The trailhead itself is adequately marked, as shown here.
During the drive out I realized that it might be useful to have a record of the route, and in any case I wanted to be able to compare it with the maps on my laptop that are associated with my hiking GPS unit. So I turned my GPS back on after we had driven about 2 miles and recorded the remainder of the drive out to the paved road as well as along the paved road. Then I inverted the track so that it displays as a drive in toward the trailhead.
Near the town of Chester CA-89 meets CA-36 and they are the same road proceeding west for 11 miles to a junction with CA-32. This is where the track begins. After driving southwest about 3.1 miles on CA-32 there is a dirt/gravel side road to the left, not far from Elam Campground; I think the campground is actually past the side road. The interesting part of the track begins at the dirt/gravel road, beginning at 3.1 miles. On the elevation profile this is the lowest elevation at just over 4400 feet. The Carter Meadows trailhead is a light grey mini-track near the blue square marked Carter Creek Trail. It is about 6300 feet elevation.

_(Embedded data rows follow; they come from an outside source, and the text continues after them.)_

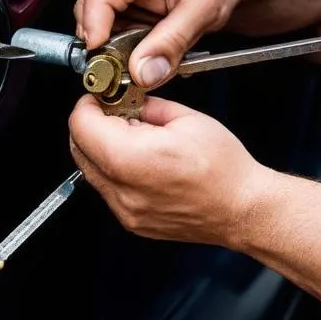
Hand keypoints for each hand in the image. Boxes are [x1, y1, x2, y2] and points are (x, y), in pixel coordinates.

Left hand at [68, 94, 274, 248]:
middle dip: (91, 125)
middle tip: (115, 112)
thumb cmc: (225, 170)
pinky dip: (116, 171)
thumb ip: (148, 107)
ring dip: (102, 149)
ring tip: (134, 138)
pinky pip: (108, 190)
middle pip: (78, 148)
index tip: (100, 97)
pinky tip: (143, 162)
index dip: (89, 104)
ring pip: (91, 171)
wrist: (243, 208)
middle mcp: (123, 189)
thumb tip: (129, 101)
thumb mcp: (187, 119)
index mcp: (132, 158)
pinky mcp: (132, 222)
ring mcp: (126, 210)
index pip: (81, 125)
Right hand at [74, 0, 245, 89]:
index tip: (98, 52)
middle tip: (117, 54)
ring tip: (134, 36)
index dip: (94, 25)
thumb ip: (172, 45)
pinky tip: (134, 27)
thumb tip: (141, 74)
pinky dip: (111, 22)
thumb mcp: (205, 16)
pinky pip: (99, 0)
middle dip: (98, 30)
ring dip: (105, 26)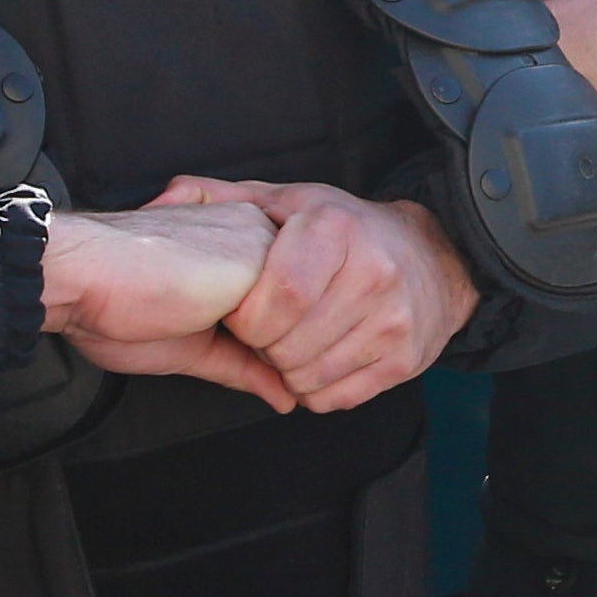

Barely 0.1 mile up the dirt/gravel road it makes a sharp turn to the right (south) where something that looks like an abandoned road is blocked off. This is where the car GPS unit showed the car leaving the road and beginning to drive in space. About 0.5 mile later there is a fork, where the correct road makes a sharp left turn to the northeast and uphill. I believe the road is now Forest Rd 28N12, though signage is somewhat spotty. The road goes northeast for about 0.3 mile, then south again for 0.9 mile and northeast for another 1.2 miles before curving to the right, mostly climbing but with a small dip (see the elevation profile at about 6 miles).
The road then follows Elam Creek for about 3.4 miles, though I don’t recall if the creek is visible from the road. About 6.4 miles from CA-32 the road curves left (east) for about 0.4 mile and then to the left (northeast) again for about 1.5 miles and finally south for the final mile to the trailhead. At the final turn to the south there is a junction with another dirt/gravel road, but there are signs indicating the way to the Carter Meadows trailhead – and I believe the car GPS finally recognized the existence of the road past this junction.
Although there are actually not many other options for the route, i.e., junctions, I think that nearly 90% of the roughly 10 miles on Forest Rd 28N12 showed on the car GPS as driving in space. If you don’t know that it’s the correct route, it requires an extraordinary act of faith to drive that far. We were really glad our driver made it!